[Data records]
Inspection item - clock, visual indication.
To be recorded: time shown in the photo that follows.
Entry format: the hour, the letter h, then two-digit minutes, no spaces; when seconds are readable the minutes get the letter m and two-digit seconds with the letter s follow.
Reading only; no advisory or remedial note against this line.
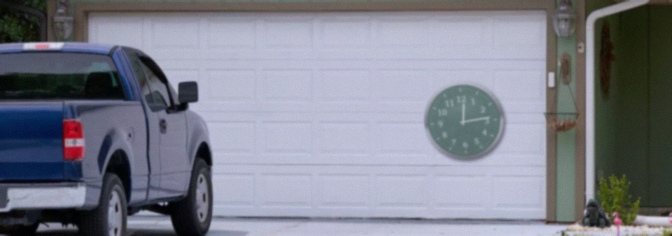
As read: 12h14
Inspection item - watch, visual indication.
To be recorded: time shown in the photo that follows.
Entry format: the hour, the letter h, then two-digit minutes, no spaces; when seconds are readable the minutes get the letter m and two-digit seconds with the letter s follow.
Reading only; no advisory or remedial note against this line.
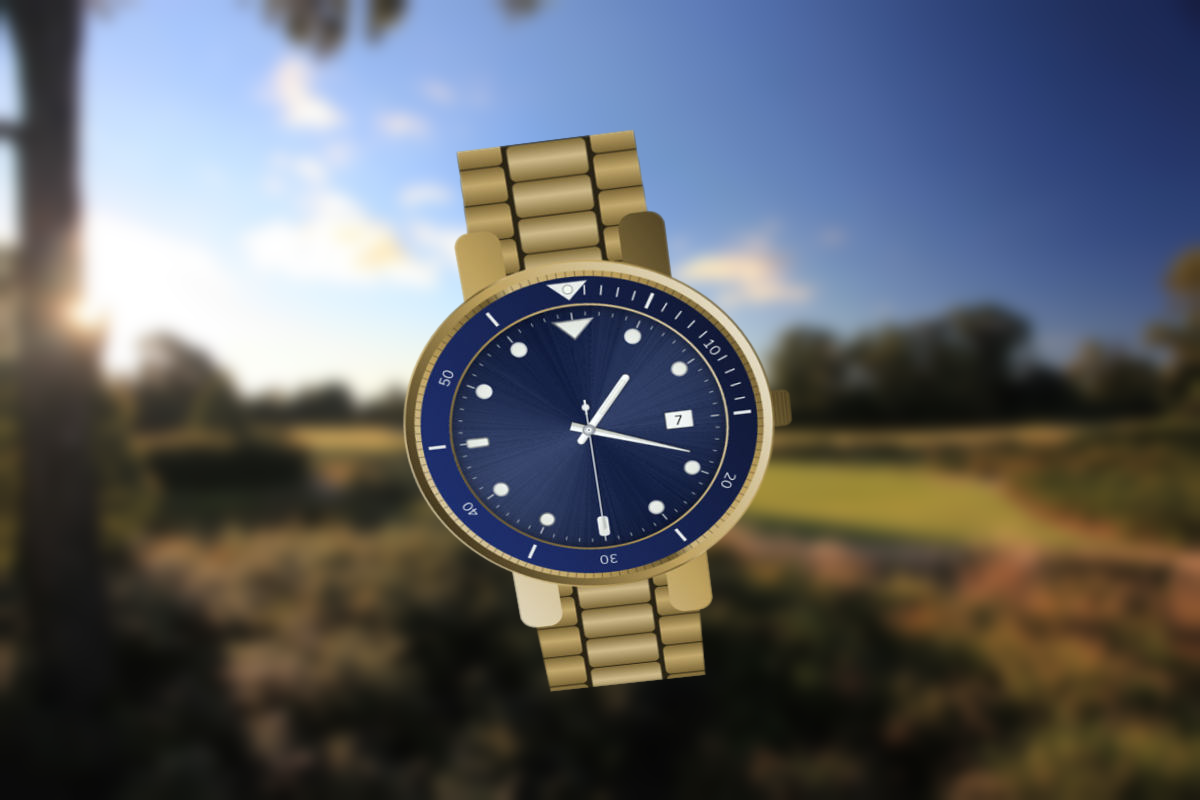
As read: 1h18m30s
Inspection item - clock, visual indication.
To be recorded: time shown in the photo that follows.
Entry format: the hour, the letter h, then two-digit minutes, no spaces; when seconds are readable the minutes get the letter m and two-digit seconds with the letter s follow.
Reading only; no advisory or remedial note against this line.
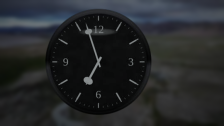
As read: 6h57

JOB. Arrange the lines above as a two-column CSV with the headers entry and reading. Give one row per line, with its text and its recorded time each in one quoted field, line breaks replaced by spaces, and the pictures left out.

RESPONSE BELOW.
entry,reading
"Inspection item - clock, visual indication. To be recorded: time shown in the photo that follows. Entry format: the hour, the letter h, then two-digit minutes, no spaces; when seconds are readable the minutes get the letter m and two-digit seconds with the letter s follow. Reading only; no advisory or remedial note against this line. As read:","12h14"
"Inspection item - watch, visual indication. To be recorded: time shown in the photo that follows. Entry format: the hour, the letter h, then two-digit minutes, no spaces; when seconds are readable the minutes get the letter m and two-digit seconds with the letter s follow. Reading only; no advisory or remedial note against this line. As read:","1h18m30s"
"Inspection item - clock, visual indication. To be recorded: time shown in the photo that follows. Entry format: the hour, the letter h, then two-digit minutes, no spaces; when seconds are readable the minutes get the letter m and two-digit seconds with the letter s follow. Reading only; no advisory or remedial note against this line. As read:","6h57"